The engineering consequences are concrete. The CDU and facility-water sizing in Chapter 5.4 must be paired with an air-handling design for the residual ~15% load, or the room cooks the optics and DIMMs while the GPUs sit happily on liquid. Containment in a hybrid rack is harder than in a pure-air or pure-liquid one, because you are managing a small but non-trivial hot-air stream around a rack whose dominant heat path is invisible. And acoustics get worse, not better: the air that does move in a liquid rack moves fast through a small cross-section. The lesson for the air chapter is that air cooling is the technology you keep, shrunk to the load the cold plate cannot reach.
Deep dive: why CRAH beat CRAC for scale, and where DX still belongs
The CRAC-vs-CRAH choice looks like a units question and is actually a heat-rejection-topology question. A CRAC carries its own compressor and condenser circuit, so each unit is an independent refrigeration machine; that is wonderful for a small room with no central plant and terrible at scale, because you now have dozens of compressors to maintain, no shared economizer, and refrigerant management spread across the floor. A CRAH is just a coil and a fan: it hands its heat to a central chilled-water plant, which can run a water-side or air-side economizer and reject heat once, efficiently, for the whole campus. That single shared rejection path — and the ability to push chilled-water temperature up to chase free cooling — is why every hyperscale air hall is CRAH-and-chiller, and it is the on-ramp to the warm-water loops that liquid cooling then inherits (→ Chapter 5.8).
DX-based CRAC has not disappeared; it has retreated to where its independence is an asset rather than a liability: edge and micro-sites with no room for a chiller plant, small enterprise rooms, and brownfield retrofits where adding chilled-water infrastructure is uneconomic.
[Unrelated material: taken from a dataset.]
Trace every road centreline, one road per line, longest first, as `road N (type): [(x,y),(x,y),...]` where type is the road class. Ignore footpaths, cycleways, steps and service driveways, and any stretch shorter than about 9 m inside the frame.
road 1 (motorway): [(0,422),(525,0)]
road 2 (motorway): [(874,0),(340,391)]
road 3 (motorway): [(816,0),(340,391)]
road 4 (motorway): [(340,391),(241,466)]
There is also a pumped-refrigerant middle ground (and CO₂/economized DX variants) for sites that want compressor-free hours without a water loop. The decision rule: if the campus has — or will have — a central chilled-water plant (and any liquid-cooled hall implies one), standardize on CRAH and let the residual air load ride the same plant the cold plates use; reach for CRAC only where the central plant genuinely does not exist and never will.
Anti-patterns
Three air-side mis-scopes recur, each from reasoning about the room instead of the load:
- Designing to live in the 40–50 kW band. Building a close-coupled, fan-wall hall tuned to sit at ~45 kW air looks clever and is one GPU generation from stranded — the next refresh wants liquid, and the room has the wrong floor and no water. Pass through the band; do not homestead in it.
- One hall for the permanent-air and not-yet-liquid loads. Mixing the storage/networking residual (forever on air) with GPU racks on a density ramp in a single thermal zone guarantees that the zone is wrong for one of them. Design two zones.
- Chasing the widest ASHRAE envelope as a setpoint. Running A3/A4 to bank free-cooling hours, then watching server fans and acoustics eat the savings and reliability margin past the fan-power knee. A4 is a survivability envelope for a cooling excursion, not a steady-state target.